Tweetalige printerversie Eentalige printerversie

Schriftelijke vraag nr. 7-140

van Philippe Courard (PS) d.d. 20 november 2019

aan de minister van Energie, Leefmilieu en Duurzame Ontwikkeling

Noordzee - Munitiekerkhof - Chemische wapens gezonken aan het einde van de Eerste of de Tweede Wereldoorlog - Behandeling

Noordzee
gevaarlijk afval
bewapening
chemisch wapen
Tweede Wereldoorlog
Eerste Wereldoorlog
vervuiling van de zee
in zee storten van afvalstoffen

Chronologie

20/11/2019Verzending vraag (Einde van de antwoordtermijn: 19/12/2019)
3/6/2020Antwoord

Ook gesteld aan : schriftelijke vraag 7-139
Ook gesteld aan : schriftelijke vraag 7-141

Vraag nr. 7-140 d.d. 20 november 2019 : (Vraag gesteld in het Frans)

In de Noordzee en in de Baltische Zee hebben de geallieerden aan het einde van beide wereldoorlogen met opzet schepen laten zinken met honderden miljoenen ton chemische wapens aan boord die werden geproduceerd tijdens de Eerste en de Tweede Wereldoorlog. Dat was het snelste, het makkelijkste en goedkoopste. Die chemische bommen, die aangetast zijn door corrosie beginnen nu te lekken in zee. Volgens het oceanografisch laboratorium van Moskou zou het volstaan dat 16 % van die toxische stoffen weglekt om in de Noordzee voor een eeuw lang alle leven uitroeien. Alle kusten van de Noordzee zijn daardoor bedreigd.

In Denemarken liepen een vierhonderdtal vissers ernstige brandwonden op door chemische bommen die in hun sleepnetten terechtkwamen. Op de plaatsen rondom de gezonken schepen vertonen de vissen tumoren en kunnen ze zich niet meer voortplanten. In alle mosselen uit de Noordzee zijn sporen van gifstoffen terug te vinden.
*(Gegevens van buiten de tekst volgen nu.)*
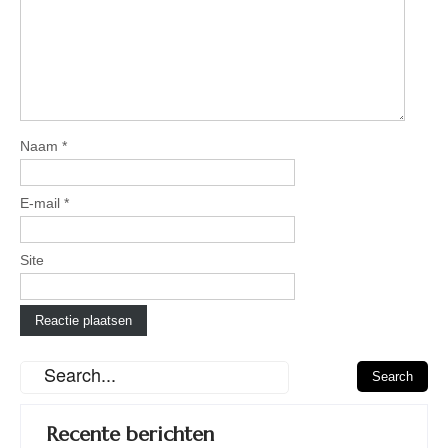
Naam
*
E-mail
*
Site
Recente berichten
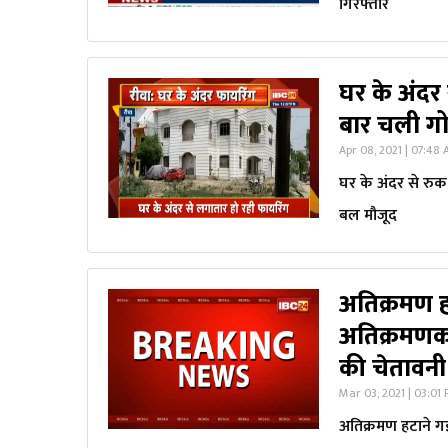
गिरफ्तार
घर के अंदर 
बार चली गो
Apr 08, 2021 | 07:48
घर के अंदर से रुक
बल मौजूद
अतिक्रमण ह
अतिक्रमणका
की चेतावनी
Mar 03, 2021 | 03:01
अतिक्रमण हटाने गई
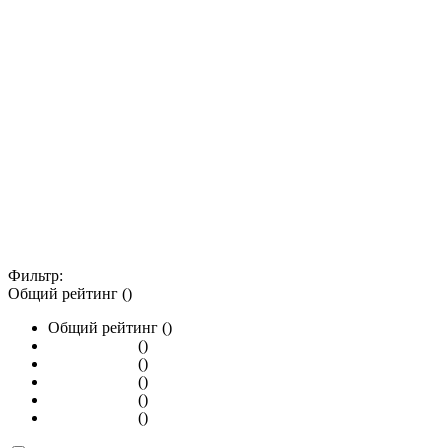
Фильтр:
Общий рейтинг ()
Общий рейтинг ()
()
()
()
()
()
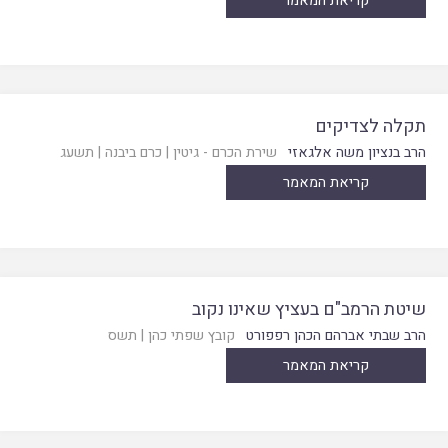
קריאת המאמר
תקלה לצדיקים
הרב בנציון משה אלגאזי
שירת הכרם - גיטין
|
כרם ביבנה
|
תשעג
קריאת המאמר
שיטת הרמב"ם בעציץ שאינו נקוב
הרב שבתי אברהם הכהן רפפורט
קובץ שפתי כהן
|
תשס
קריאת המאמר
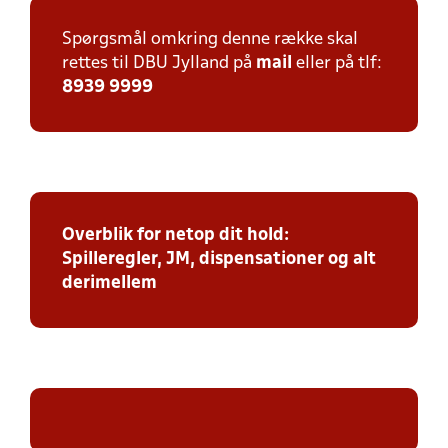
Spørgsmål omkring denne række skal
rettes til DBU Jylland på
mail
eller på tlf:
8939 9999
Overblik for netop dit hold:
Spilleregler, JM, dispensationer og alt
derimellem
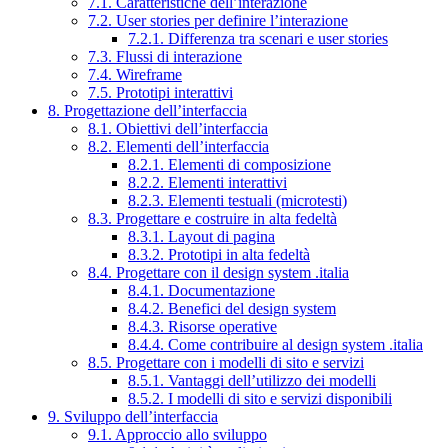
7.1. Caratteristiche dell’interazione
7.2. User stories per definire l’interazione
7.2.1. Differenza tra scenari e user stories
7.3. Flussi di interazione
7.4. Wireframe
7.5. Prototipi interattivi
8. Progettazione dell’interfaccia
8.1. Obiettivi dell’interfaccia
8.2. Elementi dell’interfaccia
8.2.1. Elementi di composizione
8.2.2. Elementi interattivi
8.2.3. Elementi testuali (microtesti)
8.3. Progettare e costruire in alta fedeltà
8.3.1. Layout di pagina
8.3.2. Prototipi in alta fedeltà
8.4. Progettare con il design system .italia
8.4.1. Documentazione
8.4.2. Benefici del design system
8.4.3. Risorse operative
8.4.4. Come contribuire al design system .italia
8.5. Progettare con i modelli di sito e servizi
8.5.1. Vantaggi dell’utilizzo dei modelli
8.5.2. I modelli di sito e servizi disponibili
9. Sviluppo dell’interfaccia
9.1. Approccio allo sviluppo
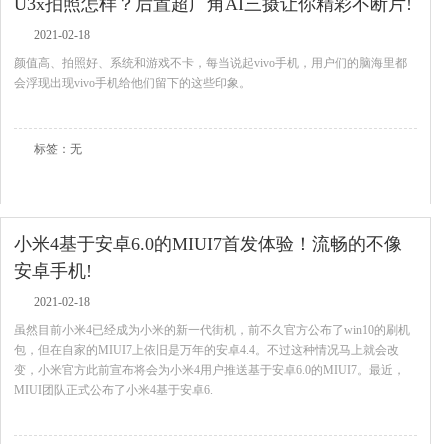
U3x拍照怎样？后置超广角AI三摄让你精彩不断片!
2021-02-18
颜值高、拍照好、系统和游戏不卡，每当说起vivo手机，用户们的脑海里都
会浮现出现vivo手机给他们留下的这些印象。
查看全文
标签：无
小米4基于安卓6.0的MIUI7首发体验！流畅的不像
安卓手机!
2021-02-18
虽然目前小米4已经成为小米的新一代街机，前不久官方公布了win10的刷机
包，但在自家的MIUI7上依旧是万年的安卓4.4。不过这种情况马上就会改
变，小米官方此前宣布将会为小米4用户推送基于安卓6.0的MIUI7。最近，
MIUI团队正式公布了小米4基于安卓6.
查看全文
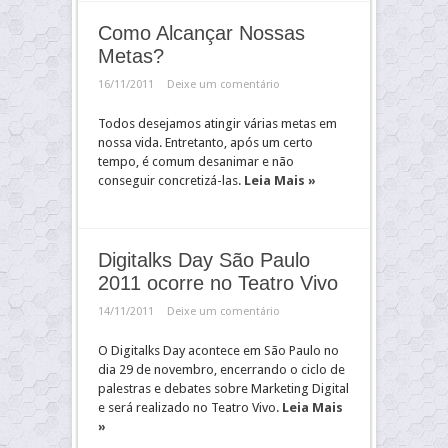
Como Alcançar Nossas
Metas?
16/11/2011
Deixe um comentário
Todos desejamos atingir várias metas em
nossa vida. Entretanto, após um certo
tempo, é comum desanimar e não
conseguir concretizá-las.
Leia Mais »
Digitalks Day São Paulo
2011 ocorre no Teatro Vivo
14/11/2011
Deixe um comentário
O Digitalks Day acontece em São Paulo no
dia 29 de novembro, encerrando o ciclo de
palestras e debates sobre Marketing Digital
e será realizado no Teatro Vivo.
Leia Mais
»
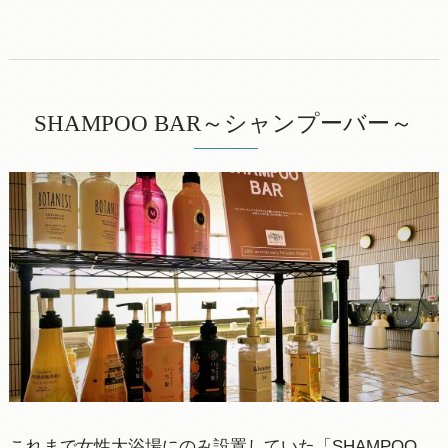
SHAMPOO BAR～シャンプーバー～
これまで女性大浴場にのみ設置していた「SHAMPOO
In Europa is Frankrijk het meest getroffen land wat betreft de periode 1914-1918. Maar het archief over het storten van schadelijke stoffen blijft ontoegankelijk: het leger weigert de militaire geheimhouding op te heffen. Daarom zijn de getroffen zones niet exact gekend.

In 1919 werd in de zee voor Knokke-Heist 35 000 ton bommen en granaten opgeslagen en werd zo een eerste munitiekerkhof van de Eerste Wereldoorlog aangelegd dat nu lekken vertoont. Er werden sporen van besmetting met mosterdgas aangetroffen op monsters van een zandbank. Die gevaarlijke stof zou afkomstig zijn van die 35 000 ton bommen die in de Noordzee werden gedumpt.

De desbetreffende zone is zowat 3 vierkante kilometer groot en de duizenden ton munitie zijn bedekt met een sliblaag dat door de natuurlijke zeestroming is aangevoerd. De bommen werden er in 1919 opzettelijk in zee gedropt om af te geraken van miljoenen obussen met chloor-, fosfor- en andere mosterdgassen uit de Eerste Wereldoorlog.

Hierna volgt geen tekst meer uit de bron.